Uma doença crônica que, às vezes, tem um diagnóstico demorado. Estamos falando do Lúpus Eritematoso Sistêmico (LES). Disciplina é fundamental no tratamento, tanto na mudança de hábitos como com a medicação.

Lúpus é uma doença inflamatória crônica, de origem autoimune. De acordo com a Sociedade Brasileira de Reumatologia, estima-se que, no Brasil, existem cerca de 100 mil pessoas com lúpus. Não existe uma causa estabelecida e não existem maneiras conhecidas de impedir o aparecimento da doença.

De acordo com o reumatologista da UERJ Evandro Mendes Klumb, o lúpus é uma doença do desequilíbrio. O conjunto das alterações ambientais, com fatores genéticos e hormonais, desequilibram o organismo, que passa a apresentar alterações imunológicas. A principal é a produção desregulada de anticorpos que reagem com proteínas do próprio organismo e causam inflamação nos órgãos.

O lúpus tem dois tipos: cutâneo (manchas na pele) e sistêmico (atinge um ou mais órgãos).

Sinais de alerta

  • dor articular
  • cansaço desproporcional e sem explicação
  • manchas na pele
  • queda de cabelo (porque o folículo fica inflamado)
  • dor para respirar, parece uma dor muscular, mas não vai embora
  • febre

Esses sintomas não precisam se manifestar ao mesmo tempo. Outros sintomas são: emagrecimento, anemia, perda de apetite, desânimo e fraqueza.

Também pode ocorrer mudanças no corpo:

  • Lesões na pele (80% dos casos): a mais característica é a ‘borboleta’
  • Dores com ou sem inchaço nas articulações das mãos, punhos, joelhos e pés
  • Inflamação das membranas que recobrem o pulmão e coração (pode não ter sintoma ou apresentar dor no peito, tosse seca e falta de ar)
  • Inflamação nos rins (nefrite)

Diagnóstico

Geralmente, são 18 meses entre o aparecimento do primeiro sintoma e diagnóstico de lúpus. Não existe um exame único que afirme a presença da doença. É uma junção de fatores. Exames e sintomas clínicos do paciente são analisados para fechar diagnóstico.

Tratamento

O tratamento depende do tipo de manifestação da doença. Ela não tem cura, mas pode ser controlada com remédios e alguns cuidados básicos, como:

  • protetor solar;
  • alimentação saudável e equilibrada;
  • evitar condições que provoquem estresse;
  • medidas de higiene;
  • suspensão do uso de anticoncepcional com estrogênio;
  • não fumar e não abusar do álcool;
  • praticar atividade física.

As medicações para o lúpus se dividem em três categorias, organizadas como uma pirâmide. A base é composta por hidroxicloroquina, substância adotada, praticamente, em todos os tratamentos. No meio estão os corticoides e imunossupressores, usados em momentos de crises. No topo ficam os remédios para manifestações específicas, de acordo com o órgão afetado pela doença.

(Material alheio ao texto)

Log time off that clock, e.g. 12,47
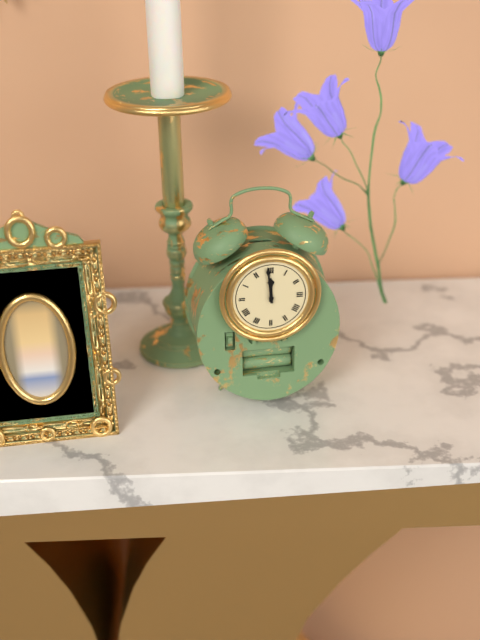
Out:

“A vantagem é que a gente começa a ter um arsenal terapêutico muito mais importante para lidar com a manifestação. Se eu tenho uma doença que é extremamente heterogênea, se ela se apresenta de diversas formas, eu posso atuar nela também de diversas formas”, explica o reumatologista do laboratório de lúpus da UNIFESP Edgard Reis.

Para o lúpus ficar controlado, só a medicação não basta. É fundamental fazer atividade física, de acordo com a capacidade do corpo, manter uma alimentação saudável e sempre se proteger do sol. Também é importante fazer acompanhamento médico com regularidade, porque, mesmo com os cuidados, a doença pode despertar e apresentar sinais diferentes a cada crise.

Instituto Dé Mendonça

Presidente do Instituto Dé Mendonça (Lupuscare), Eliana Mendonça é mãe da Daniella. Foram nove meses até o diagnóstico do lúpus, em 1982, aos 15 anos. Daniella morreu aos 50 anos, depois de 35 anos de luta. Eliana criou o instituto para homenagear a filha e também ajudar outras mães e portadores de lúpus a ter mais informação, atendimento e qualidade de vida.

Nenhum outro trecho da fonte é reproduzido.